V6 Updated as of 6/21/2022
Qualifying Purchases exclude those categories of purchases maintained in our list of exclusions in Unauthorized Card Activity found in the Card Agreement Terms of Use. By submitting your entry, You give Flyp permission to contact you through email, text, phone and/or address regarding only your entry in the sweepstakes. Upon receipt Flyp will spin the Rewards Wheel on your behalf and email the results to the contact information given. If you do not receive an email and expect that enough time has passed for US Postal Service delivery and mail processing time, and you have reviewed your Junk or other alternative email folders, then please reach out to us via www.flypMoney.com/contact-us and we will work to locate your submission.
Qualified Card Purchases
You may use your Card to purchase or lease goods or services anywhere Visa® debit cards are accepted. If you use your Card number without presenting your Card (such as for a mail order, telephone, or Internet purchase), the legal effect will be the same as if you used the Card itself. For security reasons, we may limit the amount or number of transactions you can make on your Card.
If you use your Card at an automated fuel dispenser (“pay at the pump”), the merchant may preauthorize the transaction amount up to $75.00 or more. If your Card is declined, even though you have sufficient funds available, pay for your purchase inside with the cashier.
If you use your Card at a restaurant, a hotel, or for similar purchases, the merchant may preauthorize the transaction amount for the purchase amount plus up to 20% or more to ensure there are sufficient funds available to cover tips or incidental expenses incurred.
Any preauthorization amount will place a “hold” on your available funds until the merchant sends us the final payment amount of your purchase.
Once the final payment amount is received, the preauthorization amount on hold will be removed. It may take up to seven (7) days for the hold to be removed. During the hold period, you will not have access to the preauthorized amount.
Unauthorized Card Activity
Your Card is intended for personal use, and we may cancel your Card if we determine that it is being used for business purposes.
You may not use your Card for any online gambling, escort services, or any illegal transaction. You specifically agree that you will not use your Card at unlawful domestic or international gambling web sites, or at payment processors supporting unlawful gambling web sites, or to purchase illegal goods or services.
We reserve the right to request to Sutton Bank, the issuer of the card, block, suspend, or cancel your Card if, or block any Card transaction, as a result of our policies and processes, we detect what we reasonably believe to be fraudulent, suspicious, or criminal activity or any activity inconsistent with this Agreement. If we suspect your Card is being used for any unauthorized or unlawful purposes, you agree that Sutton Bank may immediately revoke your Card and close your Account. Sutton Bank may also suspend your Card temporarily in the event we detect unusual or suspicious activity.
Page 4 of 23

---

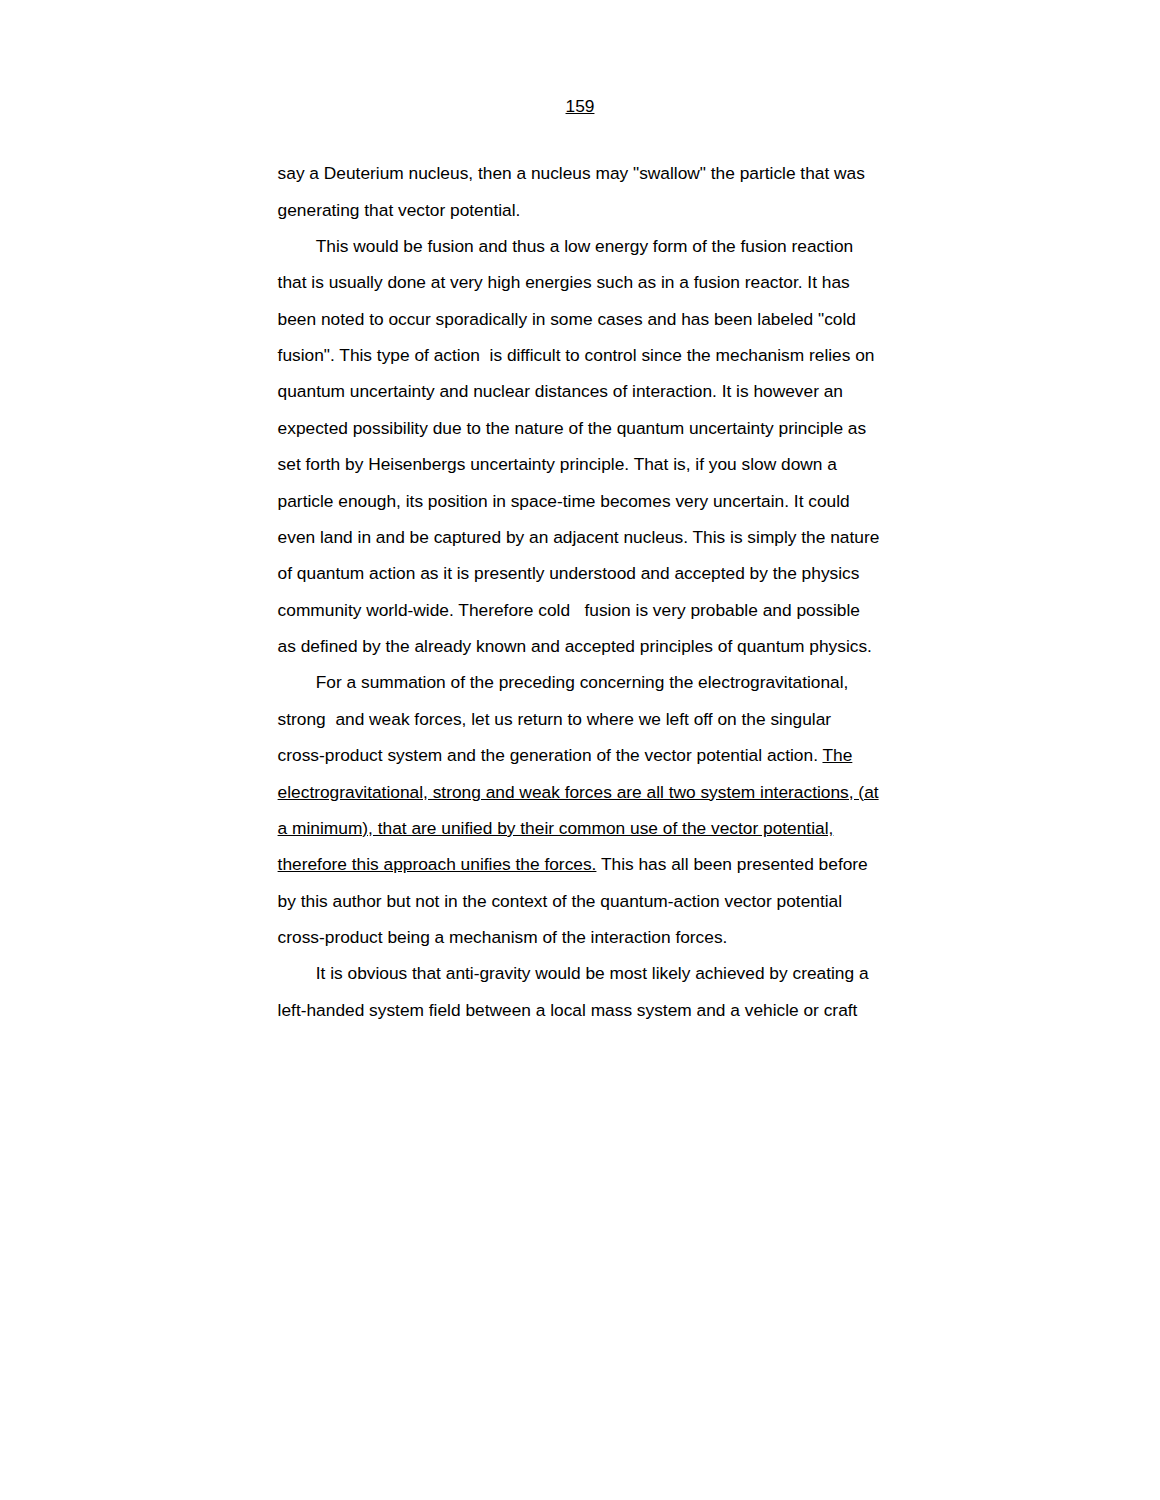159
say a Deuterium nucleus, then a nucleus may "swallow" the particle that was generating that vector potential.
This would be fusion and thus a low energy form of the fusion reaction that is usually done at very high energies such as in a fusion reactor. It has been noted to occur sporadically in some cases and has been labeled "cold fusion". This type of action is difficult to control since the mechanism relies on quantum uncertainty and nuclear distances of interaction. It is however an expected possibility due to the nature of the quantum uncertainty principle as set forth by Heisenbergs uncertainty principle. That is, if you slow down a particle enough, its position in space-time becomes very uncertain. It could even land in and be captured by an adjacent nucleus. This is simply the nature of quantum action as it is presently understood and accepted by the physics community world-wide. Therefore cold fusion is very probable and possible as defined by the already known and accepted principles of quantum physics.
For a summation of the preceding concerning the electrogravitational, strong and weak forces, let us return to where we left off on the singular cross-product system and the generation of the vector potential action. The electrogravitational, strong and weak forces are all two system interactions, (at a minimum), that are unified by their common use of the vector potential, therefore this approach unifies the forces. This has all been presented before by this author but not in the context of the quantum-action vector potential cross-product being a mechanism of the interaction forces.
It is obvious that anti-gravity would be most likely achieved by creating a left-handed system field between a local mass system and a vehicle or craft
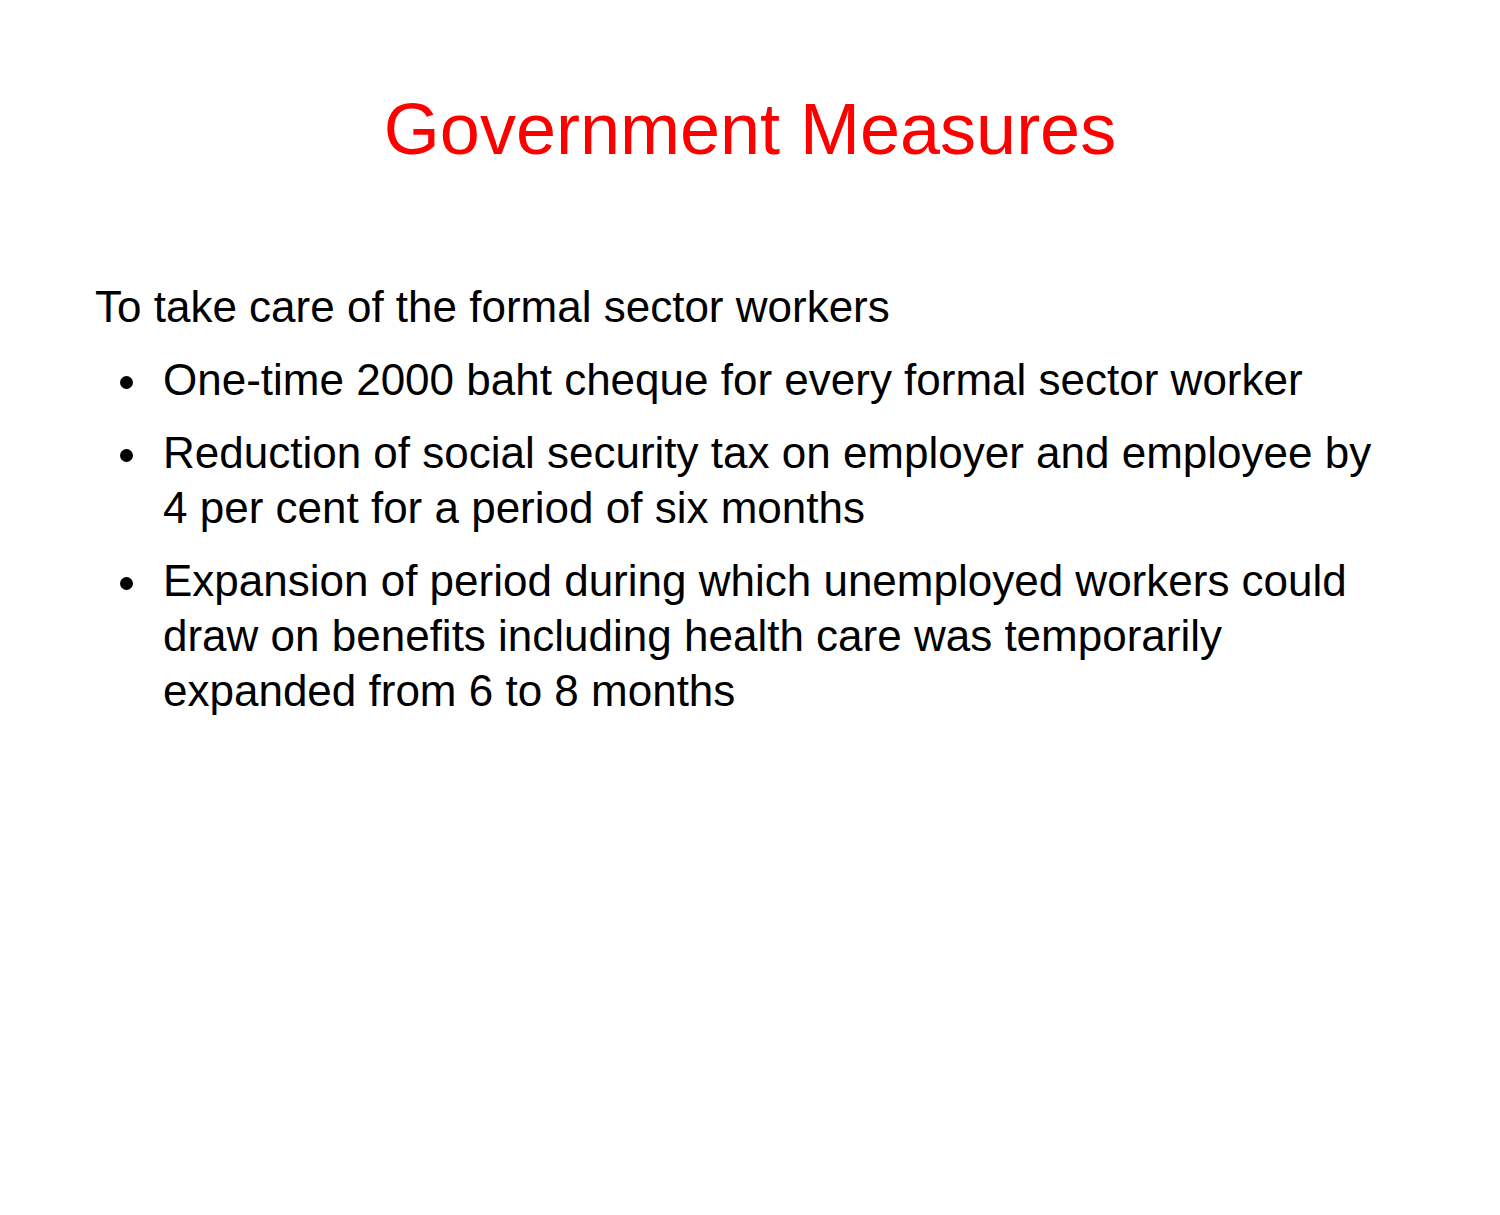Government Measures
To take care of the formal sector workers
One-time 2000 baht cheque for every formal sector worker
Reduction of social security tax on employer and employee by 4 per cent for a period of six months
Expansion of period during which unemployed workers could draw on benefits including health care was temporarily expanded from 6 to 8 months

---

**ACTION ITEM**
Each line above that includes "months" should be shown.

**RESPONSE**
Reduction of social security tax on employer and employee by 4 per cent for a period of six months
Expansion of period during which unemployed workers could draw on benefits including health care was temporarily expanded from 6 to 8 months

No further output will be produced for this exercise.